By default, umi consensus will read input from the standard input with SAM format. This can be overriden with --input option that defines the input file, and --input_format option for the file format other than SAM. Output from umi consensus is a an interleaved fastq containing consensus molecules, which can be re-mapped by Sentieon® bwa mem. Below is example:

cat sample_aligned.sam | \
  sentieon umi consensus \
  -o sample_consensus.fastq.gz

The output of umi consensus generates the following additional tags.

Table 41 Output fastq tags from umi consensus

Tags

Meaning

BI/BD

Indel quality scores

MI

A unique label for UMI group where the consensus is derived.

XZ

The number of raw reads within the UMI group where the consensus is derived. For duplex UMI this will contain the number of raw reads from each strand.

Report consensus reads without the BI/BD tags

By default, umi consensus recalibrates the INDEL error rates and store such information in the BI/BD tags. This modeling step can be turned off by removing the BI/BD tags from the --copy_tags option.

cat sample_aligned.sam | \
  sentieon umi consensus \
  --copy_tags XR,RX,MI,XZ \
  -o sample_consensus.fastq.gz

Alignment of consensus reads to the reference genome

The interleaved fastq from umi consensus can be aligned to the reference genome using Sentieon® bwa mem. Similar to the previous alignment, the -p option and the -C option are necessary. Piping the output to Sentieon® util sort creates the output BAM file ready for variant calling. The --umi_post_process option is used to instruct the tool to perform the necessary post-processing of the consensus reads.

sentieon bwa mem \
  -R "@RG\tID:$GROUP\tSM:$SAMPLE\tLB:$LIBRARY\tPL:$PLATFORM" \
  -t $NT \
  -K $BWA_K_SIZE \
  -p \
  -C \
  $REF \
  sample_consensus.fastq.gz | \
sentieon util sort \
  -i - \
  -o sample_consensus.bam \
  --sam2bam --umi_post_process

Variant calling from consensus reads

The BAM file from UMI consensus pipeline is analysis ready for variant calling. Additional steps of duplicate marking or base quality adjustments should not be performed because the UMI consensus step is essentially a combination of both PCR duplicate removal and base quality recalibration.

Although any somatic caller can be used with the consensus reads, we recommend TNscope® because of its high sensitivity for low-frequency variant detection.

Logs from UMI consensus

The log printed by umi consensus contains statistical information on the input reads that can be useful for quality control. The two pieces of information currently available are:

  • Group size histogram: Group size is the number of supporting raw reads within a group that call one consensus read. The histogram shows the number of UMI consensus reads that have a specific group size and can be used to detect issues:

    • If the proportion of singletons (UMI consensus with group size = 1) is too high, it will be difficult to accurately model the PCR error rates and improve the quality scores.
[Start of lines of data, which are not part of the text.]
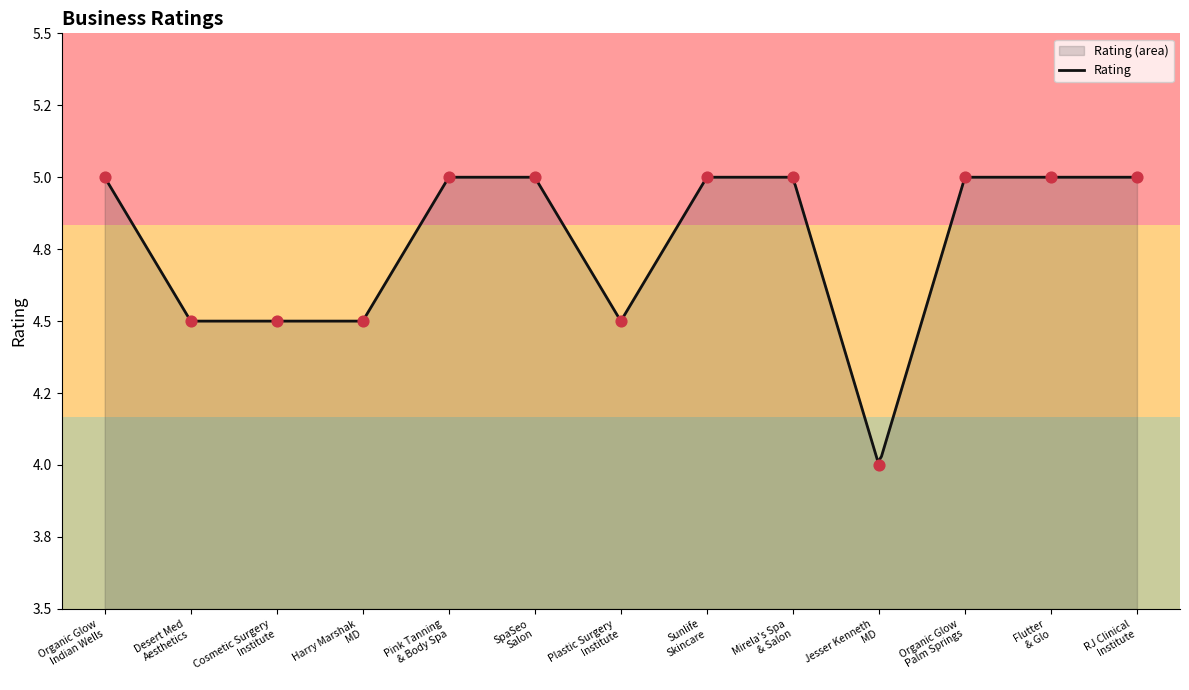

What is the change in value from Harry Marshak
MD to RJ Clinical
Institute?

+0.5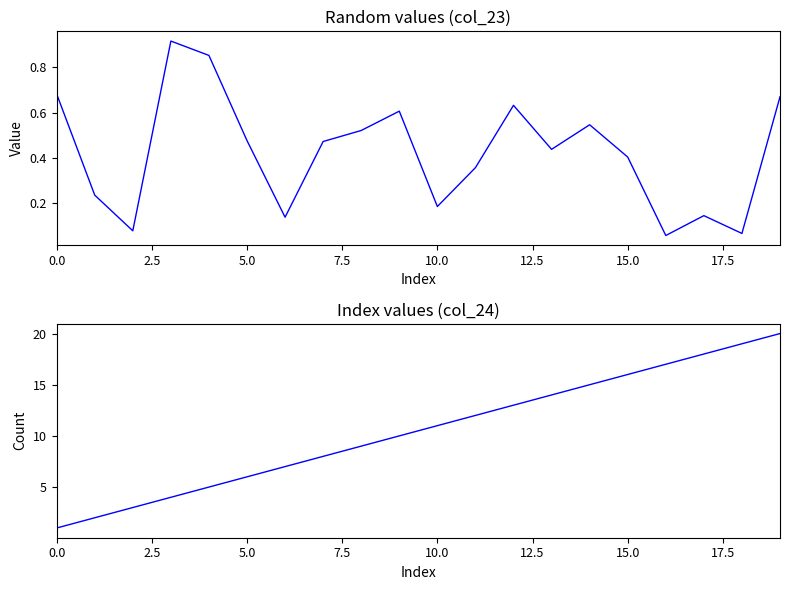

At which label does col_24 reach its peak?

19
    • Conversely, if the average reads per UMI group is too high, it could be an indication that the amount of input DNA in the library preparation was too low, which in turn will lead to low coverage of consensus reads.

  • Duplex stat: With duplex UMI tags, umi consensus is able to recognize reads originating from each strand of DNA by comparing the UMI tags from both R1 and R2 reads, and identify errors raised during sample preparation. The numbers reported in the log represent the number of consensus reads that are either single strand or duplex, grouped by the following codes:

    • Group code 1: Single-strand consensus with no reads from the complementary UMI group.
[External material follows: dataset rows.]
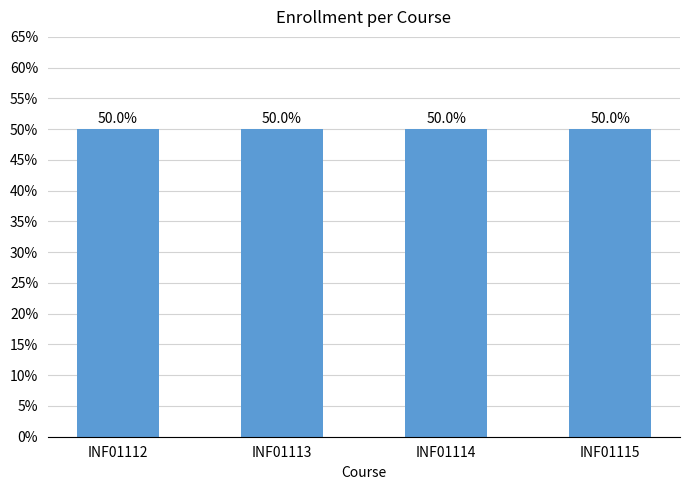

Are the bars horizontal?

No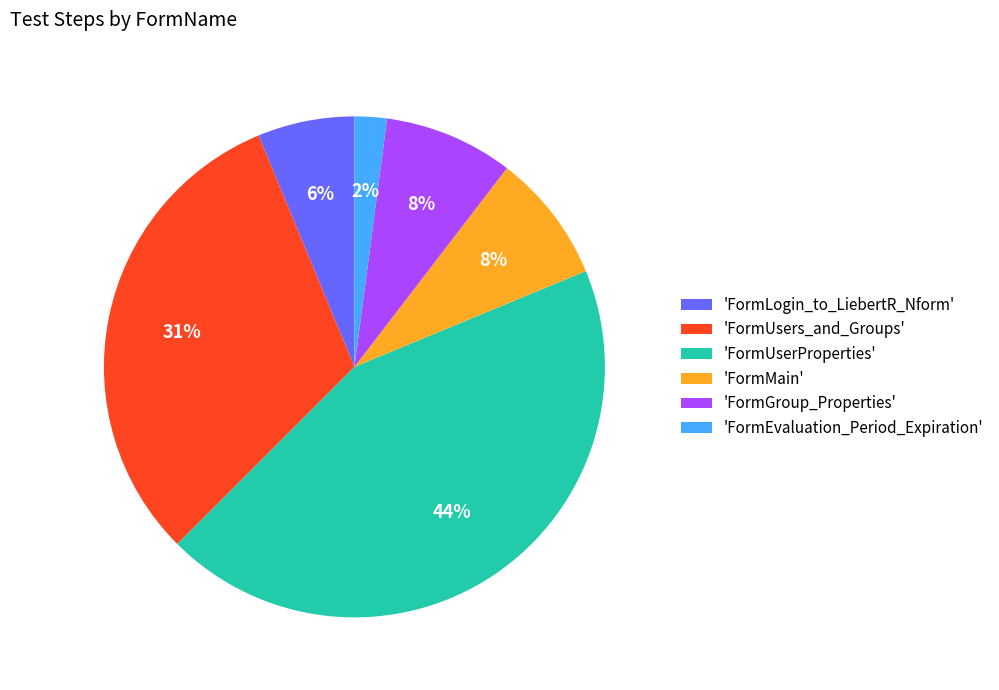

To the nearest percent, what percentage of the pie is 'FormUsers_and_Groups'?

31%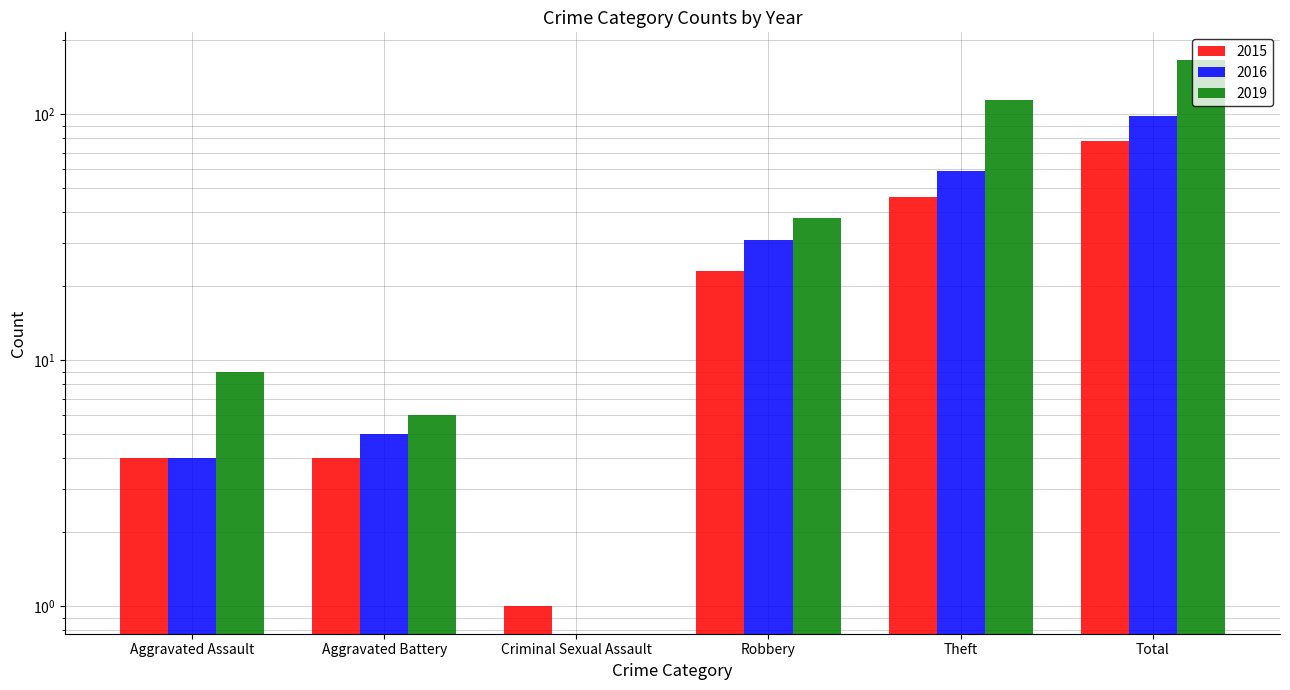

Is it true that 2015 equals 78 at Total?

True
    • Group code 2: Duplex consensus with reads from two complementary UMI groups.

    • Group code 3: UMI sequences from R1 and R2 reads are the same. In this case, umi consensus relies on the strand of inserts to determine whether the input reads are from the same strand. This group is further divided into:

      • Group code 31: Single-strand consensus with all reads coming from the same strand.

      • Group code 32: Duplex consensus with reads from both strands of DNA.